Provided passage:
###
_____Despite the title, this story is less about either Bartleby or Wall Street than about its narrator and his encounter with literature's greatest passive-aggressive character. It was published in Putnam's Monthly Magazine in November, 1853.
The narrator tells us he's "elderly," though what that meant in 1853 is not what it means today: He later indicates that he's "not far from sixty."But he, too, thinks the story is about Bartleby and not about himself, though after announcing that the lack of "a full and satisfactory biography of" Bartleby" is "an irreparable loss to literature," he quickly begins talking about himself. He is a lawyer, but an "unambitious" one, "a man who, from his youth upwards, has been filled with a profound conviction that the easiest way of life is the best." He does "a snug business among rich men's bonds, and mortgages, and title-deeds," and name-drops "the late John Jacob Astor" three times in as many consecutive sentences.
###
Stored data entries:

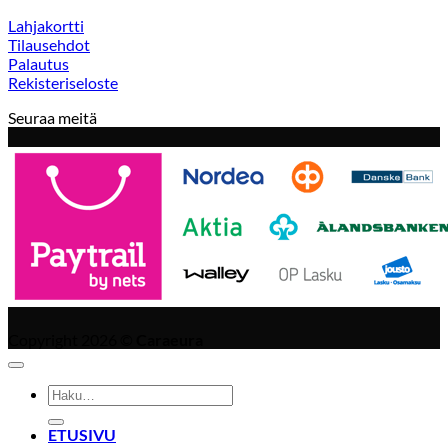
Lahjakortti
Tilausehdot
Palautus
Rekisteriseloste
Seuraa meitä
Copyright 2026 ©
Caraeura
Etsi:
ETUSIVU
###
Exercises:
1. Using the commentary on "Bartleby," answer these:
(a) In which magazine and in what month and year was the story published?
(b) How does the narrator later indicate his age?
(c) How often does the narrator name-drop John Jacob Astor?
2. Carry on the commentary on "Bartleby" from its final sentence.

Results:
1.
(a) Putnam's Monthly Magazine, in November 1853.
(b) He says he is "not far from sixty."
(c) Three times in as many consecutive sentences.

2.
He works in an office on Wall Street that suits its location: It looks out in one direction on the white wall of an airshaft and in the other on "a lofty brick wall, black by age and everlasting shade." There he employs two men, nicknamed Turkey and Nippers, as copyists: that is, they spend their workdays painstakingly copying out legal documents, a necessity in the days before photocopiers, word processors, and even typewriters with carbon paper. They are Dickensian characters, known chiefly by their complementary traits: When one is efficient and good-humored, the other is sloppy and cranky -- and vice versa. The narrator puts up with both of them, however. The third employee is a twelve-year-old gofer, known as Ginger Nut for his diligence in supplying the office with the eponymous cookie. (We call them ginger snaps.)
The narrator's work increases, so he decides to hire another scrivener. The one who answers his ad is "pallidly neat, pitiably respectable, incurably forlorn! It was Bartleby." The narrator decides to place Bartleby in his part of the office -- the other scriveners are on the other side of some "ground-glass folding doors" that partition the office into two rooms -- so he "procured a high green folding screen, which might entirely isolate Bartleby from my sight, though not remove him from my voice." And so Bartleby goes about his duties, "silently, palely, mechanically."
But on the third day of his employment, he asks Bartleby to come help him with a small task. "Imagine my surprise, nay, my consternation, when, without moving from his privacy, Bartleby, in a singularly mild, firm voice, replied, 'I would prefer not to.'" The narrator is astonished, and then angry, and orders Bartleby once again, entering his space behind the screen. "'I would prefer not to,' said he."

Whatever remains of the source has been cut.